Telford and Wrekin local education authority is now planning to support more school nurture groups. "We've now got them in seven primary schools and one secondary," says Eileen Greenaway, a behaviour support teacher. "The beauty of the model is that it's so flexible. All the children go back in to the mainstream, but if one of them is having a bad day in the classroom you can always say, 'Come and have a snack with us.' And then they stay a little time, and feel better, and go back. And the results are fantastic. Children sometimes have a dip when they first return full-time to the classroom, but after two terms they are usually back on track."

'We do a lot of talking about emotions in here'

Alison Turk is a warm, yet firm, teaching assistant whose group of eight- and nine-year-olds clearly adore her. They laugh when she pulls faces, and respond when she coaxes them to talk. One little boy can barely tear his eyes away from her face.

"We've got some visitors this afternoon," she says, once the half-dozen boys and their two leaders are seated, "and we're going to introduce ourselves and tell them what we're good at."

Hesitantly, the boys offer that they are good at cartwheels, maths and art. These children are not used to feeling good about anything, and their wary eyes and restless manner show that they still have many problems to overcome. But they are making progress.

"In here," saysTurk, "we share and we care for others, don't we? We are gentle and we have feelings for other people. And you're all good at that."

Two boys pass round juice and biscuits, which are eaten with careful manners and no gulping. The talk turns to the techniques that this room has helped them to develop.

"If you're upset," says one, "you can use square breathing. That's when you breathe in for four, and you hold it for four, and you let it out for four, and then you wait for another four. After I do it I feel better."

Turk says she has watched pupils use it to calm themselves in playground confrontations. "We do a lot of talking about emotions in here."

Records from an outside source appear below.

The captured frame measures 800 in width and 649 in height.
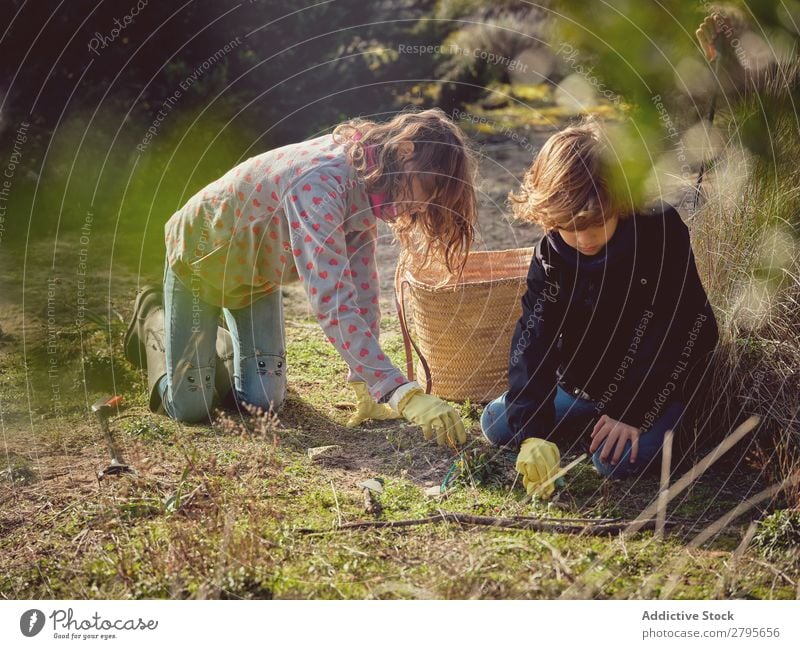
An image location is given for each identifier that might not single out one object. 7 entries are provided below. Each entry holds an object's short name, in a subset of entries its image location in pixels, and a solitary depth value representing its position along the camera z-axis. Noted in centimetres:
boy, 234
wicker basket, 304
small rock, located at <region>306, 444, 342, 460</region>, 276
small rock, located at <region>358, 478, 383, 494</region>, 248
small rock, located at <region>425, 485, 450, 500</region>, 244
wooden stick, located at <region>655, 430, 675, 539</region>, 211
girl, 244
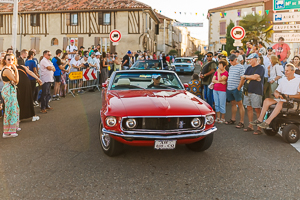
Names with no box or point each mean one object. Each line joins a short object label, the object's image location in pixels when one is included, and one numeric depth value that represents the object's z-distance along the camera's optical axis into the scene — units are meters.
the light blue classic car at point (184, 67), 29.02
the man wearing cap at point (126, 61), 19.65
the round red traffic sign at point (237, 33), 14.41
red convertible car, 4.77
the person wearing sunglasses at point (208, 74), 10.12
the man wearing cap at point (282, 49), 12.04
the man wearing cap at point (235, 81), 8.24
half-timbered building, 36.03
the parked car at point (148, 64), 14.37
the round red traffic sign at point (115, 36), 17.94
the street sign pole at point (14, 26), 12.84
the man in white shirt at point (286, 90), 6.80
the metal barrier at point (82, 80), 14.55
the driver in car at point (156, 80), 6.51
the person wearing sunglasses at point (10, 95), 6.90
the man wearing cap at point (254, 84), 7.51
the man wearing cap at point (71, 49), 17.71
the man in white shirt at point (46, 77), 10.10
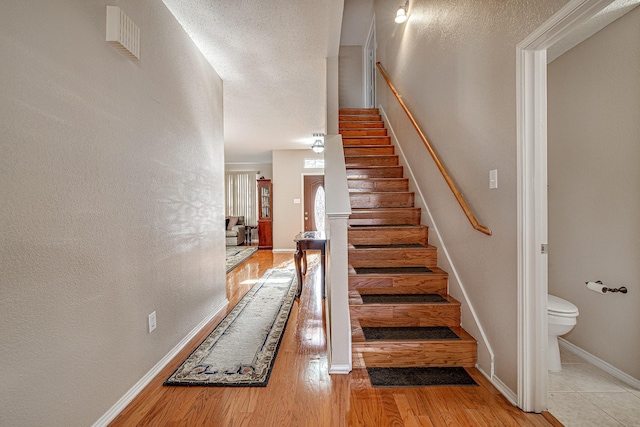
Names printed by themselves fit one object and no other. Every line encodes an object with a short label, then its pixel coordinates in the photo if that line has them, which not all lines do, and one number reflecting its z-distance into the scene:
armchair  8.74
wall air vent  1.63
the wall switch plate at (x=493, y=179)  1.84
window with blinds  9.76
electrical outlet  2.00
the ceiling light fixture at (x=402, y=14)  3.69
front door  7.94
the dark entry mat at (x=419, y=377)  1.89
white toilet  1.99
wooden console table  3.53
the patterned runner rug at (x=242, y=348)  2.00
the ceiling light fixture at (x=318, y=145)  5.55
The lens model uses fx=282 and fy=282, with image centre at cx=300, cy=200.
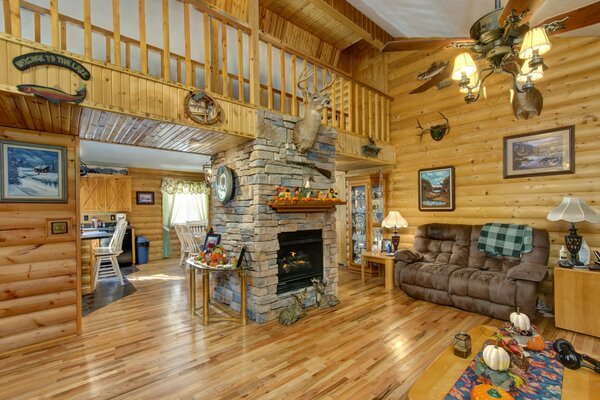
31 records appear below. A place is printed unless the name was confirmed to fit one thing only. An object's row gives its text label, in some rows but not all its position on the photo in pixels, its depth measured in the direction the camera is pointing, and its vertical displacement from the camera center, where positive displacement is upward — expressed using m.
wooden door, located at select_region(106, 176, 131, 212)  6.95 +0.16
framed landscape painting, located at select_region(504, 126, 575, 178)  3.50 +0.54
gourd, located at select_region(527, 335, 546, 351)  1.85 -0.99
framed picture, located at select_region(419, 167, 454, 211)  4.57 +0.11
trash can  6.88 -1.22
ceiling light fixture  1.71 +0.98
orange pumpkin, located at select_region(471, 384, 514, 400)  1.30 -0.94
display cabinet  5.42 -0.37
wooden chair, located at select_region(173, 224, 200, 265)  5.97 -0.88
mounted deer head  3.31 +0.96
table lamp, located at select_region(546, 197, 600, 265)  3.01 -0.24
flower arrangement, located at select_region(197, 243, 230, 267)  3.16 -0.67
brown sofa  3.15 -0.99
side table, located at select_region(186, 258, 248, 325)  3.12 -1.09
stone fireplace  3.23 -0.31
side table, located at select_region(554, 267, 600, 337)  2.84 -1.11
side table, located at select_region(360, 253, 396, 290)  4.42 -1.07
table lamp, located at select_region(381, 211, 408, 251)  4.73 -0.45
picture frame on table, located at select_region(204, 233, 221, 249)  3.63 -0.53
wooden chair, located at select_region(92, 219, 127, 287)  4.62 -0.88
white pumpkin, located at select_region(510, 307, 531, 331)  1.94 -0.89
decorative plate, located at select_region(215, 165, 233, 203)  3.47 +0.19
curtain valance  7.68 +0.35
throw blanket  3.52 -0.59
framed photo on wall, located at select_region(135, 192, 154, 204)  7.32 +0.07
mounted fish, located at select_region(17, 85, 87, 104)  1.93 +0.77
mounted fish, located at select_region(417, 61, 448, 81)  2.43 +1.10
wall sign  1.95 +1.01
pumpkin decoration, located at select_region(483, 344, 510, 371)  1.52 -0.90
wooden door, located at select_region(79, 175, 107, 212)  6.75 +0.16
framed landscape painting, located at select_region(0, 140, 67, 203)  2.59 +0.28
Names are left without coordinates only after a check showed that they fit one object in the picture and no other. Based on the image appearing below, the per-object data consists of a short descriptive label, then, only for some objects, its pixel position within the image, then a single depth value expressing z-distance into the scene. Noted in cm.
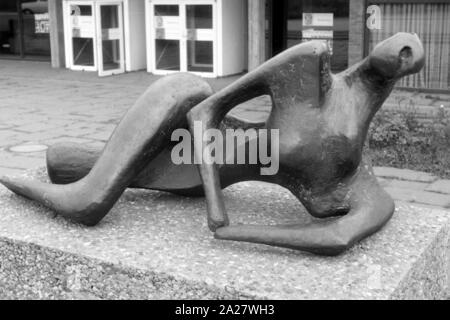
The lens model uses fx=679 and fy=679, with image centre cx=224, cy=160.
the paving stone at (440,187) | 584
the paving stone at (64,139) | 778
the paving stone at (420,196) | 548
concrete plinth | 298
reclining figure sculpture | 321
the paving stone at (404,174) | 624
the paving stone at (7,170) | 644
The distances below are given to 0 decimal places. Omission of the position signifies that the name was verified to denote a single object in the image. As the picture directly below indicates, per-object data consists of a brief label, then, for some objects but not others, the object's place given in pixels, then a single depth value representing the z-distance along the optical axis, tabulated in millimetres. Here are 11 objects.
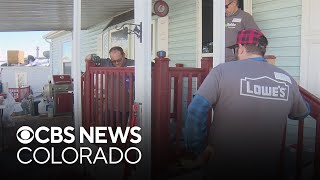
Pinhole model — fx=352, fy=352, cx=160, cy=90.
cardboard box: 24272
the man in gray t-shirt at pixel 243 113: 2158
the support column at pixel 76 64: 4551
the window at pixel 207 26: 6116
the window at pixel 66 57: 18188
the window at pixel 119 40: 9503
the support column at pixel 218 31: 3230
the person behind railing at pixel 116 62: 4284
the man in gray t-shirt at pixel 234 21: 4301
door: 4277
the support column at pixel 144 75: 3066
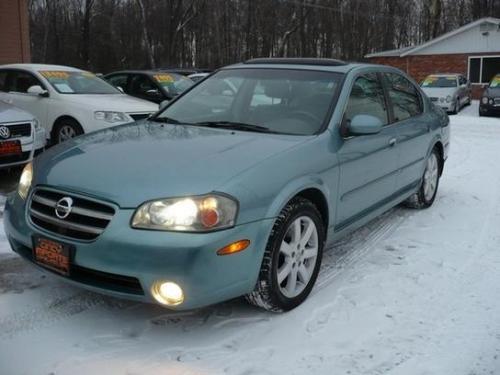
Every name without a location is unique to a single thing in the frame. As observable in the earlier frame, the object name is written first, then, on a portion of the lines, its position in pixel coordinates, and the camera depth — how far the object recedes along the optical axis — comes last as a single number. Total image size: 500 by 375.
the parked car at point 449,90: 19.44
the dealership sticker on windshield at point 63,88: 8.63
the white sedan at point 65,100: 8.15
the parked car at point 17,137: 6.39
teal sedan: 2.96
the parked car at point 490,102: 18.41
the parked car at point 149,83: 11.38
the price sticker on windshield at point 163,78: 11.70
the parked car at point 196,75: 18.33
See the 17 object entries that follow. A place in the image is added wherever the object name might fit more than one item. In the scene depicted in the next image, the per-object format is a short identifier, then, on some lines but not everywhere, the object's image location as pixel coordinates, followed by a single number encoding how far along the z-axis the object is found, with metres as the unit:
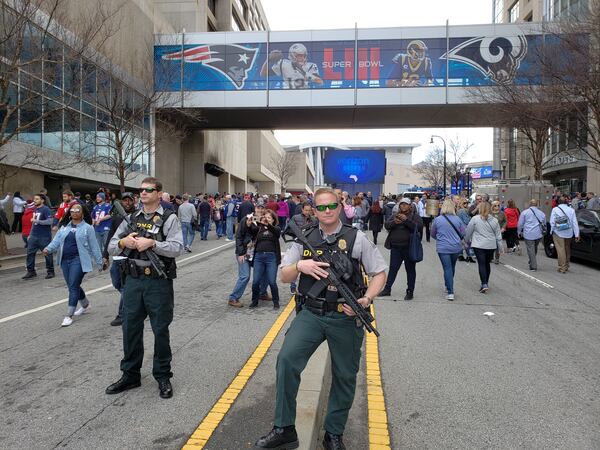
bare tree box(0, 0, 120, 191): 12.03
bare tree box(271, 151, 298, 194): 74.11
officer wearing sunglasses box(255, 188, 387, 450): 2.93
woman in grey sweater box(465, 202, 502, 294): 8.57
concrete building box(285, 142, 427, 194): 122.81
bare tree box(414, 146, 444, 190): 60.12
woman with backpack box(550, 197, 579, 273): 11.18
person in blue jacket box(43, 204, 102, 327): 6.44
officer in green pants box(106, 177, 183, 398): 3.94
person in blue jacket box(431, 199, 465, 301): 8.14
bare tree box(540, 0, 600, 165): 15.09
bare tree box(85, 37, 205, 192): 19.05
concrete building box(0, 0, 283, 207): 17.97
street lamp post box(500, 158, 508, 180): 37.38
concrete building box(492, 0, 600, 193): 32.16
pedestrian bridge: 28.95
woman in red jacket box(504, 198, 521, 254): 14.55
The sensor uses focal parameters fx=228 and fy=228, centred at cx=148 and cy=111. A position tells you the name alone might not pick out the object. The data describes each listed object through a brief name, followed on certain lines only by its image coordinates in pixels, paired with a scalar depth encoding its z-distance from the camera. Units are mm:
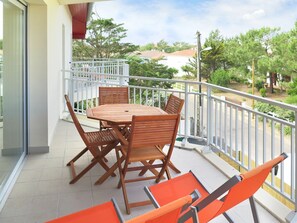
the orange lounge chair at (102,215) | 964
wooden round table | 2315
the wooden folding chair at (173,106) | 2564
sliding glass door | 2135
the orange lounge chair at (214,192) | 1146
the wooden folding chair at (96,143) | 2309
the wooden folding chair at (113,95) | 3382
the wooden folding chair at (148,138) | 1919
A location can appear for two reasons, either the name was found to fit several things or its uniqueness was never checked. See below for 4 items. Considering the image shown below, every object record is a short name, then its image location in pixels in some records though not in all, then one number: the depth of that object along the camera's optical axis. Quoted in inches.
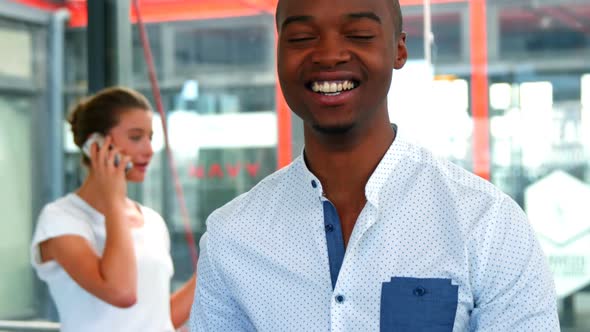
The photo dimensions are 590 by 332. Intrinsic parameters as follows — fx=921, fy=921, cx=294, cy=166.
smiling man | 36.3
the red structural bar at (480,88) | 126.6
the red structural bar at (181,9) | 137.4
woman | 79.4
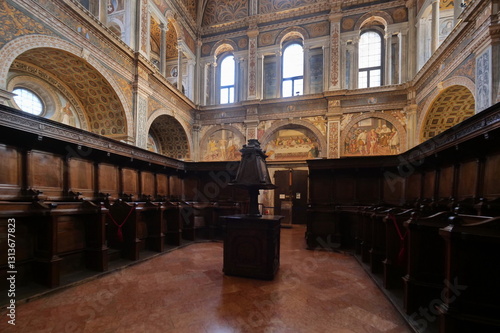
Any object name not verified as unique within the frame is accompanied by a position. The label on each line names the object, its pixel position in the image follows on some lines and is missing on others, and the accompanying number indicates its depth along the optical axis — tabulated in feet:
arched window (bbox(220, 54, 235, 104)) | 50.21
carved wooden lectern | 14.35
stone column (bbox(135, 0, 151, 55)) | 32.89
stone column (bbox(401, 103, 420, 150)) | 36.63
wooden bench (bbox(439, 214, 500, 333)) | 7.48
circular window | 28.68
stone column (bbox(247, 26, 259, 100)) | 45.91
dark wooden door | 42.50
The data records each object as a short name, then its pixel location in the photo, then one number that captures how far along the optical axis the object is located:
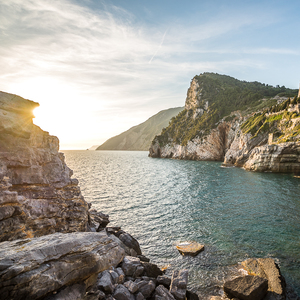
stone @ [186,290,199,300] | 10.60
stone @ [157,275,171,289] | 11.29
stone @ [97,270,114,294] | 9.23
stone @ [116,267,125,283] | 10.69
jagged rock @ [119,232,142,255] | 16.02
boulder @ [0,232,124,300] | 5.73
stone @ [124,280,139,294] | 9.86
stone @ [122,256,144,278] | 11.67
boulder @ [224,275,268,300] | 10.42
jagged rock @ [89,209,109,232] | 17.83
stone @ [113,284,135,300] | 9.12
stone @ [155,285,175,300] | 9.71
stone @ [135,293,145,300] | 9.49
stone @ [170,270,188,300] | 10.32
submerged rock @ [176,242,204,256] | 15.48
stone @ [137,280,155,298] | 10.03
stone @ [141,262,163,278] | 12.15
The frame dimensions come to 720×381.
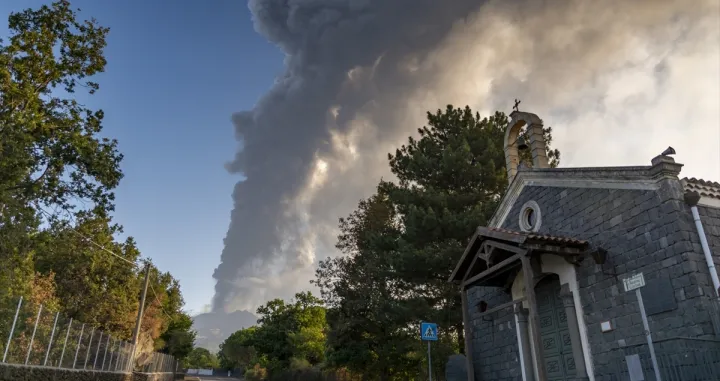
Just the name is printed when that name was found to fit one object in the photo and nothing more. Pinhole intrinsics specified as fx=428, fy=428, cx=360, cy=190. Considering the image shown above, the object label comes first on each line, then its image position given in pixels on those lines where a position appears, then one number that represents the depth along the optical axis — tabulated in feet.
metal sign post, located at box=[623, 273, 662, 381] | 24.27
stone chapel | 24.39
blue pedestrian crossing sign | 37.47
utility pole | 77.05
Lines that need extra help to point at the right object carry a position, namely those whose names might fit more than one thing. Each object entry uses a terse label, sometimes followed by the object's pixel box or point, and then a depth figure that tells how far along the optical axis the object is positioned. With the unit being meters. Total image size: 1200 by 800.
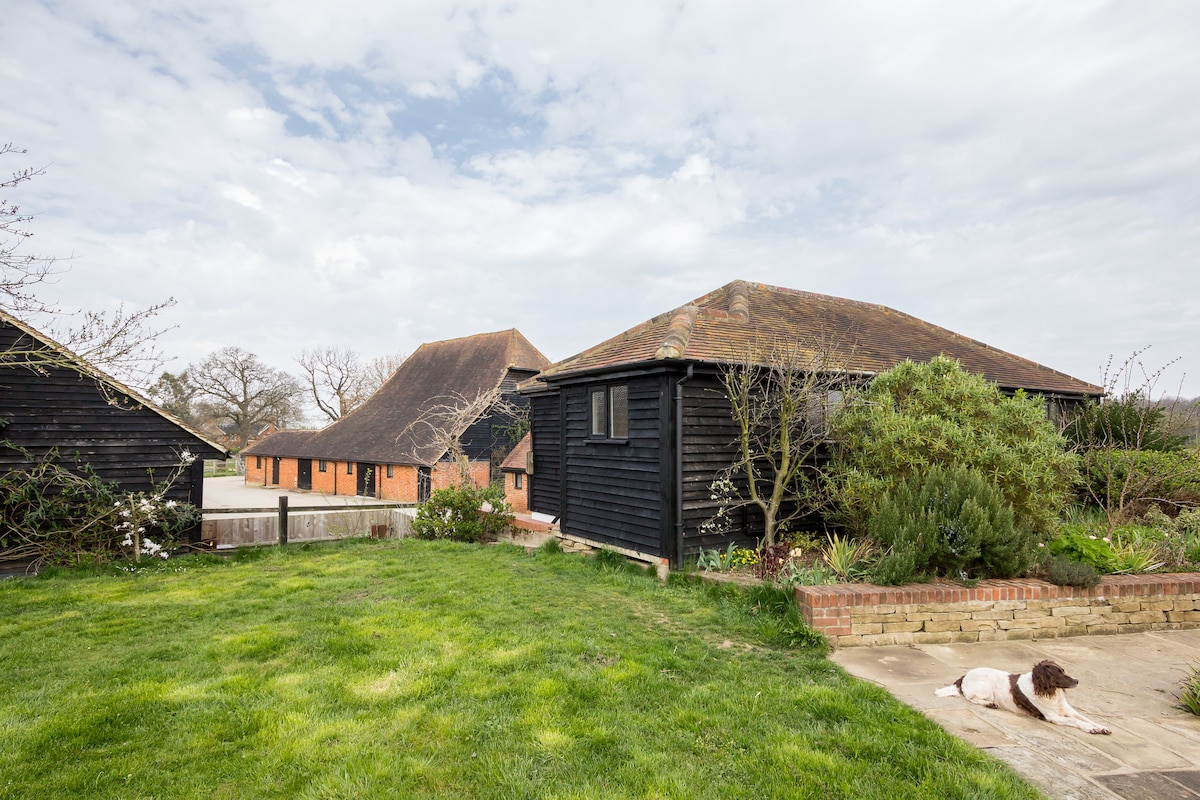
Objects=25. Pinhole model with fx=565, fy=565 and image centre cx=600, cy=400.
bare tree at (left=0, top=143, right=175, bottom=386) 6.38
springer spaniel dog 3.98
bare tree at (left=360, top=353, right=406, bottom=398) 47.75
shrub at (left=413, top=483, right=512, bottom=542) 13.27
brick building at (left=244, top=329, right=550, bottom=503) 21.91
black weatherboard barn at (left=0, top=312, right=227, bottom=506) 10.55
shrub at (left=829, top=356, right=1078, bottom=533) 7.36
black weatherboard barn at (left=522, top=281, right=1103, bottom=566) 8.98
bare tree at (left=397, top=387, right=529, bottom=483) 19.75
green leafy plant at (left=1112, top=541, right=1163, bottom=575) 6.78
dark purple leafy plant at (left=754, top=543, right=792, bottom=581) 7.60
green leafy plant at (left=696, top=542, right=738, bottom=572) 8.44
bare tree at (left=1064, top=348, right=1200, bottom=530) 8.81
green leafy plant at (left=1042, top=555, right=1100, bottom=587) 6.08
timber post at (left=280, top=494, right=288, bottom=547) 12.48
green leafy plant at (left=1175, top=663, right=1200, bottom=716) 4.22
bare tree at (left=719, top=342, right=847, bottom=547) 8.55
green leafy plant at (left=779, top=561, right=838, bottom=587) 6.46
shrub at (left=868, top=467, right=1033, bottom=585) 6.16
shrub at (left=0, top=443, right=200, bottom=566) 10.14
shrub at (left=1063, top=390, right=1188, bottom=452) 11.88
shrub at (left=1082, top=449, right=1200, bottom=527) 9.40
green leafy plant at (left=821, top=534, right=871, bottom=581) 6.55
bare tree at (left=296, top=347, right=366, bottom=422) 46.25
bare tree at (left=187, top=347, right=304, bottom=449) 46.22
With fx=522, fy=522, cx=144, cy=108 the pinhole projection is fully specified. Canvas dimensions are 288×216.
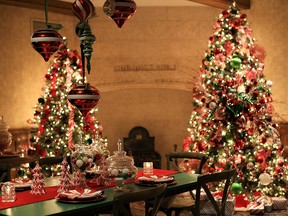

Ticehurst and Flimwell Church of England primary school, set in the rolling East Sussex landscape, looks like any other idyllic village school, but like all schools it regularly takes in a minority of children who are too withdrawn or troubled to cope with learning.

Two years ago, it set up Neptune's Kingdom, a colourful sea-themed room where such children can go to learn social and emotional skills and to build their confidence. The core group go for several afternoons a week, other small groups less often, but all feel the benefit – as does everyone in the school.

Deputy head Lisa Hobby says the atmosphere in her classroom has been fundamentally changed after the most disruptive pupils received support. The head Maggie Sharpe says: "One of our boys has been completely transformed."

Turk points out the nurture group also provides an ideal, informal way of working with parents. "Parents are doing the best they can, but they are often struggling. They see us as friends. I've even been rung up in the evening and asked to tell one of my boys that he has to have a bath!"

Almost all the children move out of the nurture group after a few terms and back into the classroom, where most are able to settle down to learning and to handle school life.

Yet it has been relatively inexpensive to organise. The room is a former stock room, with furniture from Ikea, and is staffed by two specially trained teaching assistants. Turk, who helped to set it up, also persuaded the local community fund to contribute £500. This summer she won the award for Teaching Assistant of the Year in the South-east. "I've always veered towards the more challenging children," she says, giving one a quick hug as he leaves the room. "Once you understand them, it's easy to work with them."